Further, in claim 2, a DC motor, a sensor that detects the rotational speed of the DC motor, and a speed signal from the sensor is compared with a preset value to control the current of the DC motor so that the set speed is achieved. a control circuit that outputs a PWM signal, a semiconductor switch that is turned on and off by the control circuit output to rotate the DC motor, and a timer circuit that outputs an on/off signal to the semiconductor switch to drive the rotation of the DC motor in steps. and a changeover switch that switches between the control circuit output and the timer circuit output, so even if the motor is a DC motor,
The rotation of the DC motor can be driven in steps by operating the changeover switch and the timer circuit output, and the positioning of the screw head can be easily performed. A semiconductor switch that excites the coil of the brushless motor, a position detector that detects the position of the brushless motor, a distribution circuit that outputs an excitation signal that turns on and off the semiconductor switch based on the signal from the position detector, and a distribution circuit. The motor is equipped with a timer circuit that outputs an on/off signal via a changeover switch to drive the rotation of the brushless motor in steps, so even if the motor is a brushless motor, the changeover switch can be operated. The distribution circuit is controlled by the timer circuit output, and the rotation of the brushless motor can be driven in steps, making it easy to align the screw head.

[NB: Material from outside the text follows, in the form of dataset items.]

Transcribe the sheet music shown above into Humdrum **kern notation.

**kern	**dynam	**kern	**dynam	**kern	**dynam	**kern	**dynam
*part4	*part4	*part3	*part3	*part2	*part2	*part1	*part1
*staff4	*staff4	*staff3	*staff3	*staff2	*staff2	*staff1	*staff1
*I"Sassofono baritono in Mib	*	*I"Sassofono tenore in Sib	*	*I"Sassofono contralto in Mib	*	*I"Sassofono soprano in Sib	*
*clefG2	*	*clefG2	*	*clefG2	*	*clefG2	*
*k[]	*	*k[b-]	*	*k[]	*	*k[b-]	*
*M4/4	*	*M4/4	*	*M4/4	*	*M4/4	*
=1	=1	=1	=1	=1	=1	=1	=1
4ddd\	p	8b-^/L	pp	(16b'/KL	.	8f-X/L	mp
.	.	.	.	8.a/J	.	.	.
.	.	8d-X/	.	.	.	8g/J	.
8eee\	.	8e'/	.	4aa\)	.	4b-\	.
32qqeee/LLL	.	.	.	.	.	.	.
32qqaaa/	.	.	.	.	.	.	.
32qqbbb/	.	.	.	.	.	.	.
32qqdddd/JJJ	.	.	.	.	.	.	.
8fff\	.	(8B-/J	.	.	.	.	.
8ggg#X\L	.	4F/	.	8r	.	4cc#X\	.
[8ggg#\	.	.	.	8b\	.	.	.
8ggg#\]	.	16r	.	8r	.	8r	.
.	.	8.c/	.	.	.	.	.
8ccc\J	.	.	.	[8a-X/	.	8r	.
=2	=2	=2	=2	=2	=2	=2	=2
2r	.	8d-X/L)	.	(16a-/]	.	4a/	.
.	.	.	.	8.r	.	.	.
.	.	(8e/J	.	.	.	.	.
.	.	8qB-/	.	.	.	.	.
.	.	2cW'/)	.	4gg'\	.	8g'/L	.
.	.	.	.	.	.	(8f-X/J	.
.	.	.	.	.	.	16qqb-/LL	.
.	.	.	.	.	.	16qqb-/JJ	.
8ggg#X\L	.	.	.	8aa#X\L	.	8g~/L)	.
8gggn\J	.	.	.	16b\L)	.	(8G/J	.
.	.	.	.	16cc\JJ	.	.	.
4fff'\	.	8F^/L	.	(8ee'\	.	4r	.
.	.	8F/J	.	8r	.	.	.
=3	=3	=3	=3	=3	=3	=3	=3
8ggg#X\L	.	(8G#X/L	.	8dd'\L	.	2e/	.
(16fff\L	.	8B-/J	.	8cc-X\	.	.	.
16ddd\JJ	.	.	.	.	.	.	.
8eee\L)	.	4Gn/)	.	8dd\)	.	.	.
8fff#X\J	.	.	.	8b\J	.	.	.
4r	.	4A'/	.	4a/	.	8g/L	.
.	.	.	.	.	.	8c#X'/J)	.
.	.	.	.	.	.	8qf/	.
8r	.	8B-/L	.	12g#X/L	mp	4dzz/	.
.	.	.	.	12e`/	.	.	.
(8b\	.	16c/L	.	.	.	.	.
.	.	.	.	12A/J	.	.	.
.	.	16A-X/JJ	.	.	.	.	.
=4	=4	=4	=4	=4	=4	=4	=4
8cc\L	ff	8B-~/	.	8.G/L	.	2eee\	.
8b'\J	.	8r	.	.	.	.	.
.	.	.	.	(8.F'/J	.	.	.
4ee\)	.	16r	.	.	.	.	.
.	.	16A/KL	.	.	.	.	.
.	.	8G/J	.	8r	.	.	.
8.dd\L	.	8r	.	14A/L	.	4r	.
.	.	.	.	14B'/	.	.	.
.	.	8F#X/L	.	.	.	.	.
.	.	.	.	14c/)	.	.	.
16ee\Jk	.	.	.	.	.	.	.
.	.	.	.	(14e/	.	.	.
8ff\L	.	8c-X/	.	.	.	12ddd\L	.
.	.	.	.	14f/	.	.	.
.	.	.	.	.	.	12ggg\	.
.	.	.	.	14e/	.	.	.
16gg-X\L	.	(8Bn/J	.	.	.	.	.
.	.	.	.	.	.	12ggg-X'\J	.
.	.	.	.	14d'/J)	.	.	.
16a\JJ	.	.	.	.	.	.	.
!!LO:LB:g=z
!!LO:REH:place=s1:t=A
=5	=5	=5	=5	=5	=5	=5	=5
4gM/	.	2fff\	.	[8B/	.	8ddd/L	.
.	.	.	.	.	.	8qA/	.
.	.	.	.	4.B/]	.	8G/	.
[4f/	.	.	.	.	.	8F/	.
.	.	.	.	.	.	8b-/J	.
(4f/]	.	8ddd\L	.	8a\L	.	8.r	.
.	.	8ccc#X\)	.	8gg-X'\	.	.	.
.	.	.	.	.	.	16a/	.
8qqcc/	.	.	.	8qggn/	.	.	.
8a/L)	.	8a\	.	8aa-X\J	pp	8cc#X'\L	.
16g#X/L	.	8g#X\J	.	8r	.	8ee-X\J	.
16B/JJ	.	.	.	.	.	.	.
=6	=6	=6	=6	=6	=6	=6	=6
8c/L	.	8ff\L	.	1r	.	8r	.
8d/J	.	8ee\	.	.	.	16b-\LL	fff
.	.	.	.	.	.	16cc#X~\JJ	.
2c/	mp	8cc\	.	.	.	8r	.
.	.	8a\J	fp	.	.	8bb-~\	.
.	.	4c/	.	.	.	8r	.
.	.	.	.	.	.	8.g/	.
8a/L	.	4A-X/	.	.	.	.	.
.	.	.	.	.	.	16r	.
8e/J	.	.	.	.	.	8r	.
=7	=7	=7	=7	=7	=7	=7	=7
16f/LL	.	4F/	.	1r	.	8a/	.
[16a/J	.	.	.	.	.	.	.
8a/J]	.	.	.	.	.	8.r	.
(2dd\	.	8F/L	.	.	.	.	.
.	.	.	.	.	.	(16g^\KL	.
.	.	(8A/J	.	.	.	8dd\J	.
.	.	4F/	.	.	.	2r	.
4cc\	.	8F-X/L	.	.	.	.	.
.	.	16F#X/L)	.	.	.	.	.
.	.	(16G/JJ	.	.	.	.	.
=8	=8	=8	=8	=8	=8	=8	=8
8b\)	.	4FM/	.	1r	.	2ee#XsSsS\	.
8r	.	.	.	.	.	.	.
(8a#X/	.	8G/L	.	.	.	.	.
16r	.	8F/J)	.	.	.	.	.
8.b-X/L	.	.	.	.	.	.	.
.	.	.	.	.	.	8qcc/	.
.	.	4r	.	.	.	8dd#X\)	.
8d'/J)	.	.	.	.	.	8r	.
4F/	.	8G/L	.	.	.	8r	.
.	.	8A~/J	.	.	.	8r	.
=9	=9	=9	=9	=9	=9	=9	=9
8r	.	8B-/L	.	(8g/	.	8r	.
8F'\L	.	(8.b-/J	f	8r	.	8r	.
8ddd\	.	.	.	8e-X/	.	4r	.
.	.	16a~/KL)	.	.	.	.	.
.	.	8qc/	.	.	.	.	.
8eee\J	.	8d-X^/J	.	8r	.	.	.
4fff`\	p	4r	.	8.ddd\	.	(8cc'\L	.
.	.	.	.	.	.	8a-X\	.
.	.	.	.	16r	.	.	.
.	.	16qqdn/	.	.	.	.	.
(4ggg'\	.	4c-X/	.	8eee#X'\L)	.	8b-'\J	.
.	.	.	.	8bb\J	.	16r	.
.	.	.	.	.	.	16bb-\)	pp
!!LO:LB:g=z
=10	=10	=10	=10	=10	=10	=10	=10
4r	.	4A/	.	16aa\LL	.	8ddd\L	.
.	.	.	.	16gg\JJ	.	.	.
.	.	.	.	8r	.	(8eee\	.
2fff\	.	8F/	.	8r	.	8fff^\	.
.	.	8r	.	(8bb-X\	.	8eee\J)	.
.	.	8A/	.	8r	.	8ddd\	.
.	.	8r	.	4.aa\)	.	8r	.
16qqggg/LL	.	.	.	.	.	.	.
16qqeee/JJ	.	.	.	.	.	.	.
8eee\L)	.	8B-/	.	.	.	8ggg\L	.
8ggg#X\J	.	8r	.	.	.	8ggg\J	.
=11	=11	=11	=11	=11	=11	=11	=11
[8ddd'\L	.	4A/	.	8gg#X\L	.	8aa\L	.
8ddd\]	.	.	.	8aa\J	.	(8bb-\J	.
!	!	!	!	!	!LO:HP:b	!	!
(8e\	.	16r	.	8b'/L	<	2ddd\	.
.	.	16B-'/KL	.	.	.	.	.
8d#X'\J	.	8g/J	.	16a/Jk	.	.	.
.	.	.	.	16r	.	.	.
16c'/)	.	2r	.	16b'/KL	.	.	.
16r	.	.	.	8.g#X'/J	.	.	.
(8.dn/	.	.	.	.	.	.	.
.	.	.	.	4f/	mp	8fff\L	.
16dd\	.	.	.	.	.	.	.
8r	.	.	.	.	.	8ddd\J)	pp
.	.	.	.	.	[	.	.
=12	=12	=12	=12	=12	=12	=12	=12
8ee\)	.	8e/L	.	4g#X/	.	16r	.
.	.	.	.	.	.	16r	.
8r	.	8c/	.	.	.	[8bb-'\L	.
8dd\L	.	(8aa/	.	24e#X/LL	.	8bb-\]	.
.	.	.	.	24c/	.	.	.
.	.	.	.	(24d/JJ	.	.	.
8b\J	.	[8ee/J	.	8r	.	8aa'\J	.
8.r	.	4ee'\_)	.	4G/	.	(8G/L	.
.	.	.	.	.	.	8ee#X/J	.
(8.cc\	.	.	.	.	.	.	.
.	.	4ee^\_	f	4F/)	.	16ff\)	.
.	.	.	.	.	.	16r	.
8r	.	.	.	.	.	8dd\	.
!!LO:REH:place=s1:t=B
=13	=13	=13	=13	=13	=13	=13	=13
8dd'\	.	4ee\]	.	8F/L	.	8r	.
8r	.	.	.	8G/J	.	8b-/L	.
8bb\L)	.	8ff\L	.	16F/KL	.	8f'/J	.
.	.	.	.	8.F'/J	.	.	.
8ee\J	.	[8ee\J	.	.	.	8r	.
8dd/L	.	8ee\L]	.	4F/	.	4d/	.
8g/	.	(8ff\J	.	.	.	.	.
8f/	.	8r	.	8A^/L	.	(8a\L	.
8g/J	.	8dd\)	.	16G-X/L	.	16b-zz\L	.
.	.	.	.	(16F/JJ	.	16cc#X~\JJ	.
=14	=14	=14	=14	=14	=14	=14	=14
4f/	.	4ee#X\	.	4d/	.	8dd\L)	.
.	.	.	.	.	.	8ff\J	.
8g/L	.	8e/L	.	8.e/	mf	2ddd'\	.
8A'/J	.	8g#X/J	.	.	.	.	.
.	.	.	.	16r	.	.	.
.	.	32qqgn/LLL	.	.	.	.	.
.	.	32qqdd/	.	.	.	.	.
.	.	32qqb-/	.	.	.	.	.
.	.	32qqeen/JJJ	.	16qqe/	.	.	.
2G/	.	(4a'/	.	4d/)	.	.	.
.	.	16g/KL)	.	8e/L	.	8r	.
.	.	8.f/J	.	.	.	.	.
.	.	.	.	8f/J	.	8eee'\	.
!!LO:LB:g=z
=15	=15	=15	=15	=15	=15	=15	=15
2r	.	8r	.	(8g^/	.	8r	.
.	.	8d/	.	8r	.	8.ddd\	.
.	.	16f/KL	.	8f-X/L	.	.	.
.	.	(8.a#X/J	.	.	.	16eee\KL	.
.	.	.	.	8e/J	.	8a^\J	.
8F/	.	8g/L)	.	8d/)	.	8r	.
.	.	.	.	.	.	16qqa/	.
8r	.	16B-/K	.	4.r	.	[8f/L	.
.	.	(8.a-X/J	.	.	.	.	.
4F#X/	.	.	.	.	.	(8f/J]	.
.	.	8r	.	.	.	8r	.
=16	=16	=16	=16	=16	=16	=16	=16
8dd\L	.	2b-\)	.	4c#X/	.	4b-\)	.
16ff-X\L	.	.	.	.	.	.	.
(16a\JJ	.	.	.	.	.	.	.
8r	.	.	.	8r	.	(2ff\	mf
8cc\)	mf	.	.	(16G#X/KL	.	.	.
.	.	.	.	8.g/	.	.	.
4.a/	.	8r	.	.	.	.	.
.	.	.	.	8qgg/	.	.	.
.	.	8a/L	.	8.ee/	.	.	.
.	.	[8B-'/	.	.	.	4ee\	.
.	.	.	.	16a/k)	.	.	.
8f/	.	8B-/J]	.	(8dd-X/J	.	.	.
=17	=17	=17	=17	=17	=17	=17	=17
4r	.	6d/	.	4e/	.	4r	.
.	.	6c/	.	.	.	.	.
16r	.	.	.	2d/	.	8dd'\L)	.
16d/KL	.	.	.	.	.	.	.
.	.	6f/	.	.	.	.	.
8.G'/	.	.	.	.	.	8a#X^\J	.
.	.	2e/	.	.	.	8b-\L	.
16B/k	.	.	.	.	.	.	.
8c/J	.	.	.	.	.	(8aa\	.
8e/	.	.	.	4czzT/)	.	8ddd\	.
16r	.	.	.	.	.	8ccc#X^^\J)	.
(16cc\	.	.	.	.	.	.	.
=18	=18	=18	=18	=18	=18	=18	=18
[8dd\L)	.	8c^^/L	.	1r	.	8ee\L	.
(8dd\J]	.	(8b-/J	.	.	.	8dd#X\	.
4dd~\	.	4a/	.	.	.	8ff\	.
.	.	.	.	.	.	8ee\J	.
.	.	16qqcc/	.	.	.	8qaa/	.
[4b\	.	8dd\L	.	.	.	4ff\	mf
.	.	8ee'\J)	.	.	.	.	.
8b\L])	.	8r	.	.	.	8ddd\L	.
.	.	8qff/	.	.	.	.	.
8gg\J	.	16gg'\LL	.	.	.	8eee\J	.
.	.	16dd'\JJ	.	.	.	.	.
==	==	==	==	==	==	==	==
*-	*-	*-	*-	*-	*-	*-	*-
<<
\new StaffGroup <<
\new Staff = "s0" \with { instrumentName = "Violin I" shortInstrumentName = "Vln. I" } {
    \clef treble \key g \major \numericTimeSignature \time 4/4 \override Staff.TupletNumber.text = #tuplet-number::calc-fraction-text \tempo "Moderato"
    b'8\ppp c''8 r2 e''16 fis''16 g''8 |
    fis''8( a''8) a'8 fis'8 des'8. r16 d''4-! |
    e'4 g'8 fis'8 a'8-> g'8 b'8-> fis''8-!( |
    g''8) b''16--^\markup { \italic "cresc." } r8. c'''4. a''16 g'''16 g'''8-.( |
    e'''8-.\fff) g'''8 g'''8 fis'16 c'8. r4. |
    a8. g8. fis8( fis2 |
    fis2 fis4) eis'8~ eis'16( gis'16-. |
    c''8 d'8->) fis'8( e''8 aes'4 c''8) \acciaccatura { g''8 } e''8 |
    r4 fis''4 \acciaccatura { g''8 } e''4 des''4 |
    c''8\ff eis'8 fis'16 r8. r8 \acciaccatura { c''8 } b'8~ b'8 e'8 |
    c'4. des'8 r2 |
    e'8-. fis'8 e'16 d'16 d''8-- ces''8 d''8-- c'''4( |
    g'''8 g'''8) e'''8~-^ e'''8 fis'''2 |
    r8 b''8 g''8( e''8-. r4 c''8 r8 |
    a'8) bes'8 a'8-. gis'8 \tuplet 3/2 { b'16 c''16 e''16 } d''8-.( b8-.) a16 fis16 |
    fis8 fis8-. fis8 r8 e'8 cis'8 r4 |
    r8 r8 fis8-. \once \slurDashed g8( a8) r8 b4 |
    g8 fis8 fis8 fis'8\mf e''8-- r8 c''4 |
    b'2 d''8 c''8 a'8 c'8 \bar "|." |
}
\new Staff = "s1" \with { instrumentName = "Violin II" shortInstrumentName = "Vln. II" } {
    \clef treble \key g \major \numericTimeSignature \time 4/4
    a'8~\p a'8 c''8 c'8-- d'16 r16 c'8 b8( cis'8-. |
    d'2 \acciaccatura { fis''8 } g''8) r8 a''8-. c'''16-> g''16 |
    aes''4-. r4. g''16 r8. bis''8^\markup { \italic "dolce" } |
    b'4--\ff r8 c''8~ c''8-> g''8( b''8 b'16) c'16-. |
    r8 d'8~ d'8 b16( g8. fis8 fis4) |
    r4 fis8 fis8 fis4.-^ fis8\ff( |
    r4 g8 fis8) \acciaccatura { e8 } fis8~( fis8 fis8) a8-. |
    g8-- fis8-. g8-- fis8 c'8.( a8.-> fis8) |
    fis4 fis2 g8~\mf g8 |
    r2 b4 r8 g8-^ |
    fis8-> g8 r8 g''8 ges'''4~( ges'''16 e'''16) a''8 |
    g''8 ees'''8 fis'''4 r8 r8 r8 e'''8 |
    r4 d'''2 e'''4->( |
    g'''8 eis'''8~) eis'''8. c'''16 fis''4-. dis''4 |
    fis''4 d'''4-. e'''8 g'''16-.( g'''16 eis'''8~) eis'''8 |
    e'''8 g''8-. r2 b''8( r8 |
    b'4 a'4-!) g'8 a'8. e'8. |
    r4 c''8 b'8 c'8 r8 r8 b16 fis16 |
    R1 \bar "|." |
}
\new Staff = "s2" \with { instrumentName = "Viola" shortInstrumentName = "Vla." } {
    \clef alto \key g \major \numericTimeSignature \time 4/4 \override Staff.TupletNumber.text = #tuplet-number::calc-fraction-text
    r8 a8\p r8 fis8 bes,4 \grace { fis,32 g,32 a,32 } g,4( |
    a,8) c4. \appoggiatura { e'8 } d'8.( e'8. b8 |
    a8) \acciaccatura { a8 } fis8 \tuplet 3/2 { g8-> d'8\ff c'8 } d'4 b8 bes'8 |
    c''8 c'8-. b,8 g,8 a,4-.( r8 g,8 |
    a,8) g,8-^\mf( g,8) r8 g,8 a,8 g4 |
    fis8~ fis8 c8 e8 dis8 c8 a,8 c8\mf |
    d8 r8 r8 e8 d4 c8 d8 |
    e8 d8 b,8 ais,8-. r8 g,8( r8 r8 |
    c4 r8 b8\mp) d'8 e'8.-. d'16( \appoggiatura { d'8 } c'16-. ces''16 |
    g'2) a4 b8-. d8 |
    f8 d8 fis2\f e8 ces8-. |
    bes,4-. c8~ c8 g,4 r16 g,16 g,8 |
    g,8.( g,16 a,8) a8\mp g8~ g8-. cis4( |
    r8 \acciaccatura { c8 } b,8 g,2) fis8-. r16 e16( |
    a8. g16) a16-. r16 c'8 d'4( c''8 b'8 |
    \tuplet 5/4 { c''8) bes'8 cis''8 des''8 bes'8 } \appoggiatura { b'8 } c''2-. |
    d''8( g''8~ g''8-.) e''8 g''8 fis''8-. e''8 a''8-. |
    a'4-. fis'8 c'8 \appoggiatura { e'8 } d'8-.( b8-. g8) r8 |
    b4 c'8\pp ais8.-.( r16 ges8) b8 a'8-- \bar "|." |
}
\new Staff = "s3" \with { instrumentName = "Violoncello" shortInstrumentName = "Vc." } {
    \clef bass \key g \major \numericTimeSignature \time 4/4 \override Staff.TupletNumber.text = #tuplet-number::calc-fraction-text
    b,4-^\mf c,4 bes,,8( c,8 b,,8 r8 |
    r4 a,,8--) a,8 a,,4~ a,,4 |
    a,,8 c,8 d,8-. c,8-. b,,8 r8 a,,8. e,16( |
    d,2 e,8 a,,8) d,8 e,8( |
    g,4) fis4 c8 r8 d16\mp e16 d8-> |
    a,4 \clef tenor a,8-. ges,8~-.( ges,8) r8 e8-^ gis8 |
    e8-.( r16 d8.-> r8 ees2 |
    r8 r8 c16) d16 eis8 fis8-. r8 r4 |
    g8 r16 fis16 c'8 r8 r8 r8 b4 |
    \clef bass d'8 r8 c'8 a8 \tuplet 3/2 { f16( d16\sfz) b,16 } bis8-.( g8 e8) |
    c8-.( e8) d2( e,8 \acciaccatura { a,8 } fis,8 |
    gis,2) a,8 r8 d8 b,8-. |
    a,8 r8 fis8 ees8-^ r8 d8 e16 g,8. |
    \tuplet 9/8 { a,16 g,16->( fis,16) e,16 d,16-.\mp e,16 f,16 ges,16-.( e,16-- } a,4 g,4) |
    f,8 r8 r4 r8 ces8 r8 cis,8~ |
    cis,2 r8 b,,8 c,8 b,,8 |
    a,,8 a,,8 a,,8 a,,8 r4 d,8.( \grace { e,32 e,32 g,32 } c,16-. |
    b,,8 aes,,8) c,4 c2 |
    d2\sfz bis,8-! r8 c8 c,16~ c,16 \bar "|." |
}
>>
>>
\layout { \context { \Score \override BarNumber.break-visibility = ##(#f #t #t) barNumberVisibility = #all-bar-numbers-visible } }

[Brief explanation of the drawing]

FIG. 1 is a block diagram of an embodiment of the present invention, FIG. 2 is a specific circuit diagram of the timer circuit of the above, FIG. 3 is a cutaway side view of the same, and FIG. 4 is a block diagram of another embodiment of the same. Figure 5 is the specific circuit diagram as above, Figure 6 is the time chart as above, Figure 7 is the same as above.
The figure is a block diagram of a conventional example. FIG. 8 is a cutaway side view of the same. 2 is a motor, 8 is a sensor, 9 is a control circuit, 11 is a semiconductor switch, 12 is a selector switch, 13 is a timer circuit, and 15 is a distribution circuit.

Claims (3)

[Claims] (1) In an electric tool that rotates a motor to rotate a screw or the like at the tip of an output shaft, a control means is provided to control the rotation of the output shaft in steps by operating a changeover switch during rotation of the motor. A power tool featuring: (2) A DC motor, a sensor that detects the rotation speed of the DC motor, and a PWM signal that compares the speed signal from the sensor with a preset value and controls the current of the DC motor to reach the set speed. A control circuit that outputs an output, a semiconductor switch that is turned on and off by the control circuit output to rotate the DC motor, a timer circuit that outputs an on/off signal to the semiconductor switch to drive the rotation of the DC motor in steps, and the above control. The power tool according to claim 1, further comprising a changeover switch for switching between circuit output and timer circuit output. (3) A brushless motor, a semiconductor switch that excites the coil of the brushless motor, a position detector that detects the position of the brushless motor, and a distribution circuit that outputs an excitation signal that turns on and off the semiconductor switch based on the signal from the position detector. 2. The power tool according to claim 1, further comprising: a timer circuit that outputs an on/off signal via a changeover switch to drive the distribution circuit and drive the rotation of the brushless motor in steps.